Across the board in recent years, protestors have become increasingly emboldened. Just this past week, some disgruntled protestors vandalized the homes of Speaker Nancy Pelosi and Senate Majority Leader Mitch McConnell. But one refreshing story in the early days of 2021 has been a North Dakota judge’s dismissal with prejudice (meaning the charges cannot be brought forth again) of an Oklahoma man’s complaint alleging law enforcement officers used excessive force against him in 2017 at a Dakota Access pipeline protest site. This was the second such lawsuit to earn dismissal recently.
The lawsuit’s dismissal is a welcome change from the energy infrastructure lawsuits of 2020. Many leaned more towards judicial activism or even obstruction rather than interpreting laws or calling balls and strikes. Litigants and activist judges threw permitting, environmental, and regulatory statutes at a slew of projects (particularly Mariner East, Dakota Access, Keystone, Lines 3 and 5 among others) in hopes of stalling their completion and eventual operation.
Another approach these litigants – similar to the aforementioned Dakota Access dismissal – is tying up projects in court so as to increase costs on the company, dissuade investors, or force a company into breaching contractual commitments through missed deliveries, etc. This was success in 2020: opponents to the Atlantic Coast pipeline were able to corner owners Dominion Energy and Duke Energy in to cancelling the $8 billion 600-mile natural gas project.
Americans at large lose when these tactics are successful. Energy access and reliability is undermined. When projects are cancelled, jobs are shutdown. Less capacity or transport access raises consumer prices.
Kudos to the North Dakota judge that dismissed the excessive force case against the Dakota Access pipeline. As the Bismarck Tribune reported, the case seemed dubious (another sign of activism litigation):
“Poemoceah claimed he was tackled while running from law enforcement in February 2017 and suffered a broken pelvis. He further alleged officers ignored his injury and that their acts were retaliation against him for exercising his rights by filming activities during the protest.
U.S. District Judge Daniel Traynor last Tuesday dismissed the complaint with prejudice — a legal term that means the case cannot be brought again. Poemoceah knew the officers were at the protest site to enforce an evacuation order, admitted that he advanced on the officers before fleeing, and failed to show that Morton County had unconstitutional policies in place, the judge said.
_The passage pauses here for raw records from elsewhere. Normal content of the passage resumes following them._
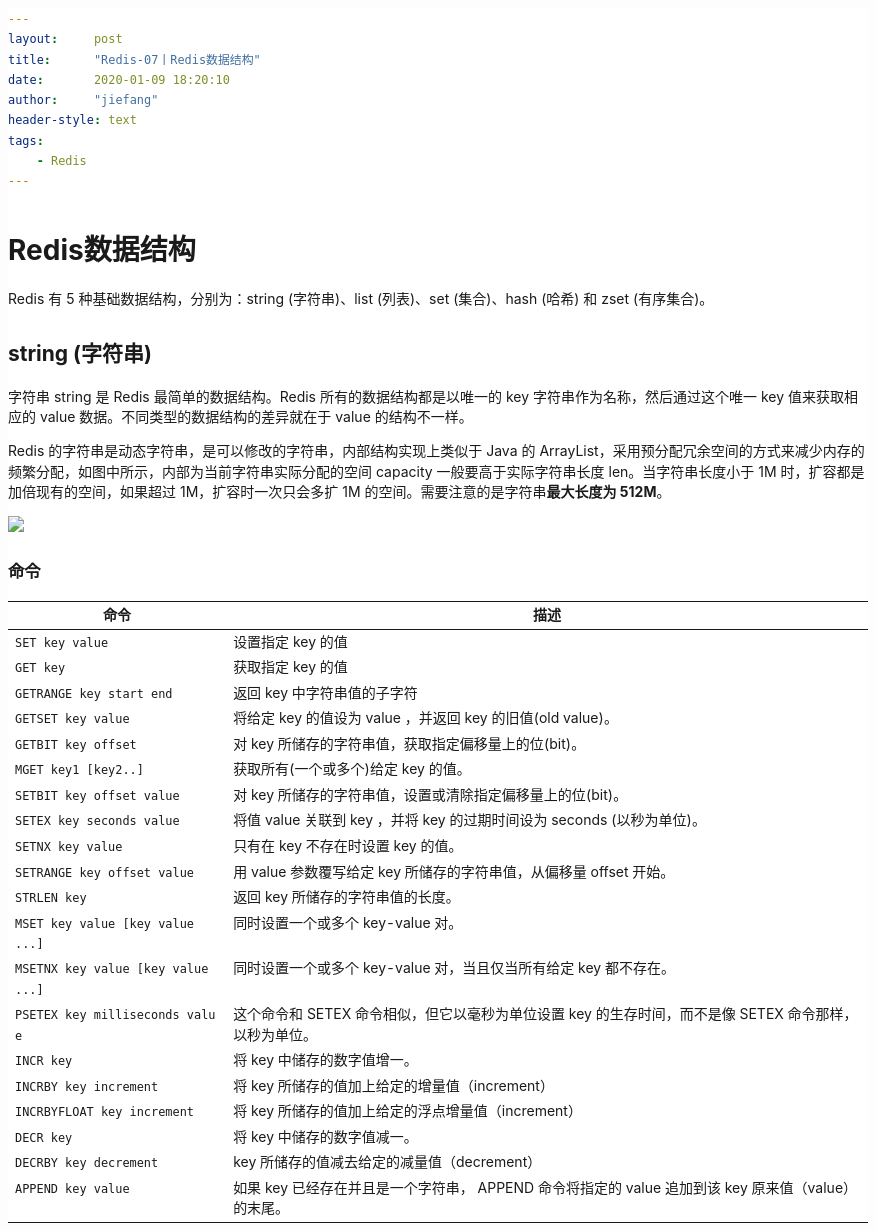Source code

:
 ```yaml
---
layout:     post
title:      "Redis-07丨Redis数据结构"
date:       2020-01-09 18:20:10
author:     "jiefang"
header-style: text
tags:
    - Redis
---
```

# Redis数据结构
Redis 有 5 种基础数据结构，分别为：string (字符串)、list (列表)、set (集合)、hash (哈希) 和 zset (有序集合)。

## string (字符串)
字符串 string 是 Redis 最简单的数据结构。Redis 所有的数据结构都是以唯一的 key 字符串作为名称，然后通过这个唯一 key 值来获取相应的 value 数据。不同类型的数据结构的差异就在于 value 的结构不一样。

Redis 的字符串是动态字符串，是可以修改的字符串，内部结构实现上类似于 Java 的 ArrayList，采用预分配冗余空间的方式来减少内存的频繁分配，如图中所示，内部为当前字符串实际分配的空间 capacity 一般要高于实际字符串长度 len。当字符串长度小于 1M 时，扩容都是加倍现有的空间，如果超过 1M，扩容时一次只会多扩 1M 的空间。需要注意的是字符串**最大长度为 512M**。

![](https://www.showdoc.cc/server/api/common/visitfile/sign/7d2af12691b4d1e8c0b45c120349e8fe?showdoc=.jpg)

### 命令

|命令|描述|
|---|---|
|`SET key value`|设置指定 key 的值|
|`GET key`|获取指定 key 的值|
|`GETRANGE key start end`|返回 key 中字符串值的子字符|
|`GETSET key value`|将给定 key 的值设为 value ，并返回 key 的旧值(old value)。|
|`GETBIT key offset`|对 key 所储存的字符串值，获取指定偏移量上的位(bit)。|
|`MGET key1 [key2..]`|获取所有(一个或多个)给定 key 的值。|
|`SETBIT key offset value`|对 key 所储存的字符串值，设置或清除指定偏移量上的位(bit)。|
|`SETEX key seconds value`|将值 value 关联到 key ，并将 key 的过期时间设为 seconds (以秒为单位)。|
|`SETNX key value`|只有在 key 不存在时设置 key 的值。|
|`SETRANGE key offset value`|用 value 参数覆写给定 key 所储存的字符串值，从偏移量 offset 开始。|
|`STRLEN key`|返回 key 所储存的字符串值的长度。|
|`MSET key value [key value ...]`|同时设置一个或多个 key-value 对。|
|`MSETNX key value [key value ...]`|同时设置一个或多个 key-value 对，当且仅当所有给定 key 都不存在。|
|`PSETEX key milliseconds value`|这个命令和 SETEX 命令相似，但它以毫秒为单位设置 key 的生存时间，而不是像 SETEX 命令那样，以秒为单位。|
|`INCR key`|将 key 中储存的数字值增一。|
|`INCRBY key increment`|将 key 所储存的值加上给定的增量值（increment）|
|`INCRBYFLOAT key increment`|将 key 所储存的值加上给定的浮点增量值（increment）|
|`DECR key`|将 key 中储存的数字值减一。|
|`DECRBY key decrement`|key 所储存的值减去给定的减量值（decrement）|
|`APPEND key value`|如果 key 已经存在并且是一个字符串， APPEND 命令将指定的 value 追加到该 key 原来值（value）的末尾。|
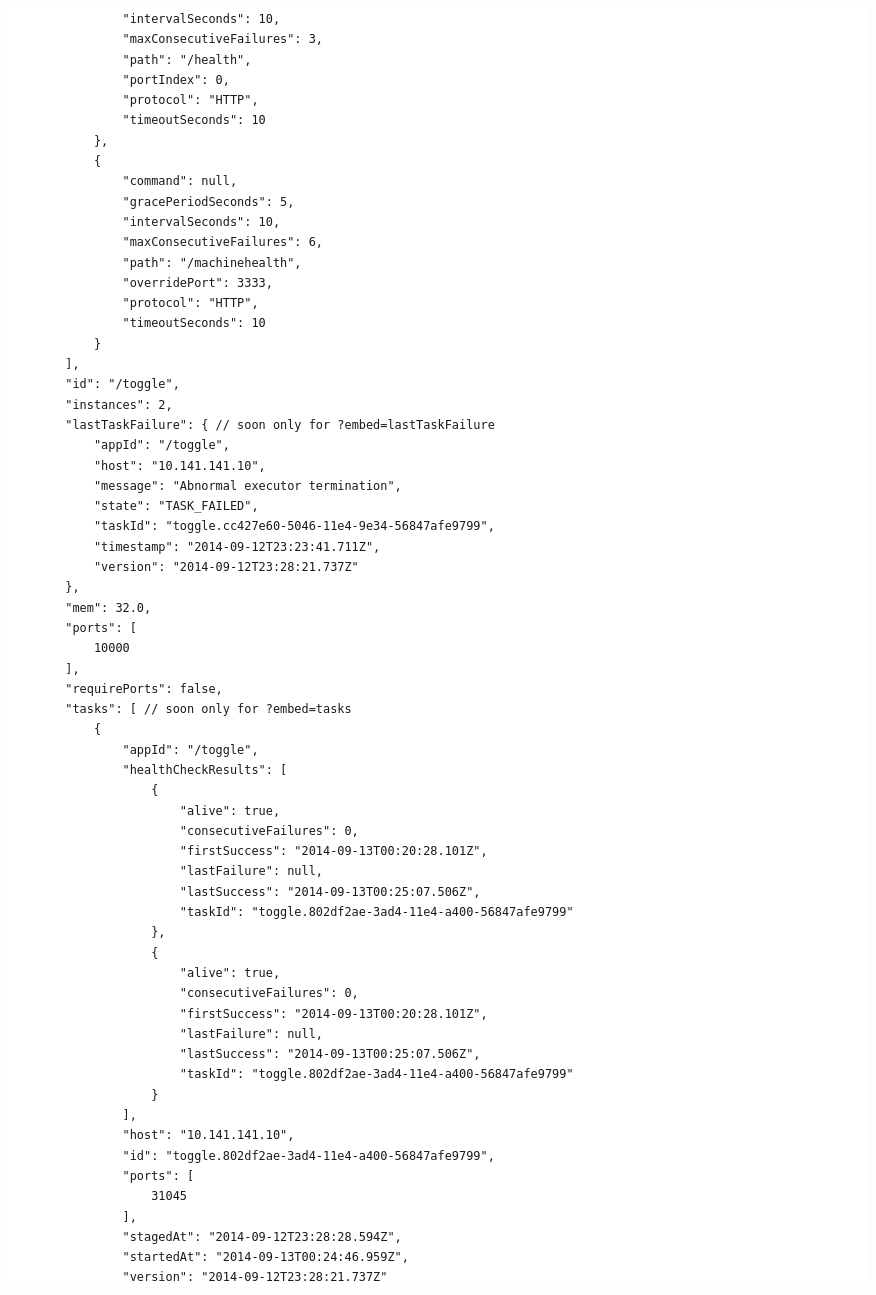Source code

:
 ```http
                "intervalSeconds": 10,
                "maxConsecutiveFailures": 3,
                "path": "/health",
                "portIndex": 0,
                "protocol": "HTTP",
                "timeoutSeconds": 10
            },
            {
                "command": null,
                "gracePeriodSeconds": 5,
                "intervalSeconds": 10,
                "maxConsecutiveFailures": 6,
                "path": "/machinehealth",
                "overridePort": 3333,
                "protocol": "HTTP",
                "timeoutSeconds": 10
            }
        ],
        "id": "/toggle",
        "instances": 2,
        "lastTaskFailure": { // soon only for ?embed=lastTaskFailure
            "appId": "/toggle",
            "host": "10.141.141.10",
            "message": "Abnormal executor termination",
            "state": "TASK_FAILED",
            "taskId": "toggle.cc427e60-5046-11e4-9e34-56847afe9799",
            "timestamp": "2014-09-12T23:23:41.711Z",
            "version": "2014-09-12T23:28:21.737Z"
        },
        "mem": 32.0,
        "ports": [
            10000
        ],
        "requirePorts": false,
        "tasks": [ // soon only for ?embed=tasks
            {
                "appId": "/toggle",
                "healthCheckResults": [
                    {
                        "alive": true,
                        "consecutiveFailures": 0,
                        "firstSuccess": "2014-09-13T00:20:28.101Z",
                        "lastFailure": null,
                        "lastSuccess": "2014-09-13T00:25:07.506Z",
                        "taskId": "toggle.802df2ae-3ad4-11e4-a400-56847afe9799"
                    },
                    {
                        "alive": true,
                        "consecutiveFailures": 0,
                        "firstSuccess": "2014-09-13T00:20:28.101Z",
                        "lastFailure": null,
                        "lastSuccess": "2014-09-13T00:25:07.506Z",
                        "taskId": "toggle.802df2ae-3ad4-11e4-a400-56847afe9799"
                    }
                ],
                "host": "10.141.141.10",
                "id": "toggle.802df2ae-3ad4-11e4-a400-56847afe9799",
                "ports": [
                    31045
                ],
                "stagedAt": "2014-09-12T23:28:28.594Z",
                "startedAt": "2014-09-13T00:24:46.959Z",
                "version": "2014-09-12T23:28:21.737Z"
```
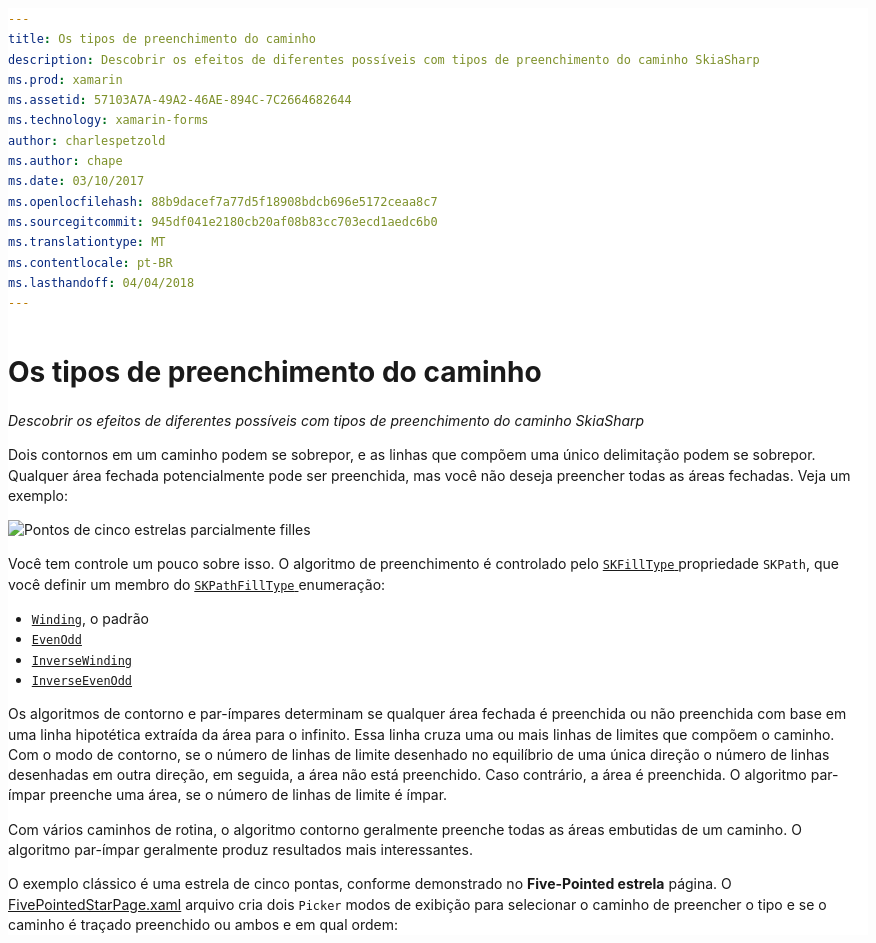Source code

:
 ```yaml
---
title: Os tipos de preenchimento do caminho
description: Descobrir os efeitos de diferentes possíveis com tipos de preenchimento do caminho SkiaSharp
ms.prod: xamarin
ms.assetid: 57103A7A-49A2-46AE-894C-7C2664682644
ms.technology: xamarin-forms
author: charlespetzold
ms.author: chape
ms.date: 03/10/2017
ms.openlocfilehash: 88b9dacef7a77d5f18908bdcb696e5172ceaa8c7
ms.sourcegitcommit: 945df041e2180cb20af08b83cc703ecd1aedc6b0
ms.translationtype: MT
ms.contentlocale: pt-BR
ms.lasthandoff: 04/04/2018
---
```

# <a name="the-path-fill-types"></a>Os tipos de preenchimento do caminho

_Descobrir os efeitos de diferentes possíveis com tipos de preenchimento do caminho SkiaSharp_

Dois contornos em um caminho podem se sobrepor, e as linhas que compõem uma único delimitação podem se sobrepor. Qualquer área fechada potencialmente pode ser preenchida, mas você não deseja preencher todas as áreas fechadas. Veja um exemplo:

![](fill-types-images/filltypeexample.png "Pontos de cinco estrelas parcialmente filles")

Você tem controle um pouco sobre isso. O algoritmo de preenchimento é controlado pelo [ `SKFillType` ](https://developer.xamarin.com/api/property/SkiaSharp.SKPath.FillType/) propriedade `SKPath`, que você definir um membro do [ `SKPathFillType` ](https://developer.xamarin.com/api/type/SkiaSharp.SKPathFillType/) enumeração:

- [`Winding`](https://developer.xamarin.com/api/field/SkiaSharp.SKPathFillType.Winding/), o padrão
- [`EvenOdd`](https://developer.xamarin.com/api/field/SkiaSharp.SKPathFillType.EvenOdd/)
- [`InverseWinding`](https://developer.xamarin.com/api/field/SkiaSharp.SKPathFillType.InverseWinding/)
- [`InverseEvenOdd`](https://developer.xamarin.com/api/field/SkiaSharp.SKPathFillType.InverseEvenOdd/)

Os algoritmos de contorno e par-ímpares determinam se qualquer área fechada é preenchida ou não preenchida com base em uma linha hipotética extraída da área para o infinito. Essa linha cruza uma ou mais linhas de limites que compõem o caminho. Com o modo de contorno, se o número de linhas de limite desenhado no equilíbrio de uma única direção o número de linhas desenhadas em outra direção, em seguida, a área não está preenchido. Caso contrário, a área é preenchida. O algoritmo par-ímpar preenche uma área, se o número de linhas de limite é ímpar.

Com vários caminhos de rotina, o algoritmo contorno geralmente preenche todas as áreas embutidas de um caminho. O algoritmo par-ímpar geralmente produz resultados mais interessantes.

O exemplo clássico é uma estrela de cinco pontas, conforme demonstrado no **Five-Pointed estrela** página. O [FivePointedStarPage.xaml](https://github.com/xamarin/xamarin-forms-samples/blob/master/SkiaSharpForms/SkiaSharpFormsDemos/SkiaSharpFormsDemos/SkiaSharpFormsDemos/LinesAndPaths/FivePointedStarPage.xaml) arquivo cria dois `Picker` modos de exibição para selecionar o caminho de preencher o tipo e se o caminho é traçado preenchido ou ambos e em qual ordem:
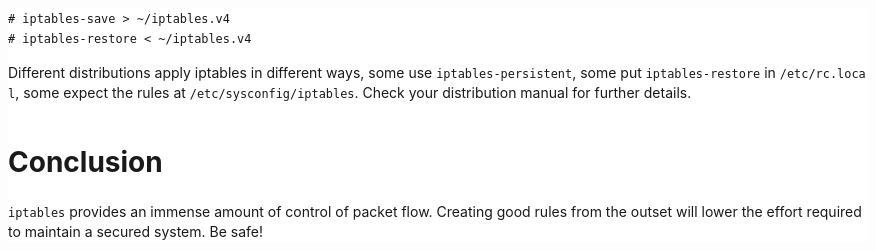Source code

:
 ```
# iptables-save > ~/iptables.v4
# iptables-restore < ~/iptables.v4
```

Different distributions apply iptables in different ways, some use `iptables-persistent`, some put `iptables-restore` in `/etc/rc.local`, some expect the rules at `/etc/sysconfig/iptables`. Check your distribution manual for further details.

# Conclusion

`iptables` provides an immense amount of control of packet flow. Creating good rules from the outset will lower the effort required to maintain a secured system. Be safe!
Poemoceah in his complaint stated that officers who forced him to walk 200 feet to a police van knew or should have known he had a broken hip or pelvis. Traynor said Poemoceah’s pleas for medical attention were not ignored, adding that even medical staff at a Bismarck hospital did not discover the pelvic fracture and diagnosed him with minor contusions.
Kirchmeier in a statement said he was pleased with the court’s determination that the level of force used by law enforcement during Poemoceah’s arrest was ‘reasonable and constitutional’”
Litigation abuse has become all too common when it comes to opposing legally permitted and safe energy infrastructure. It is important we stick to the facts when it comes to the development of our nation’s energy infrastructure.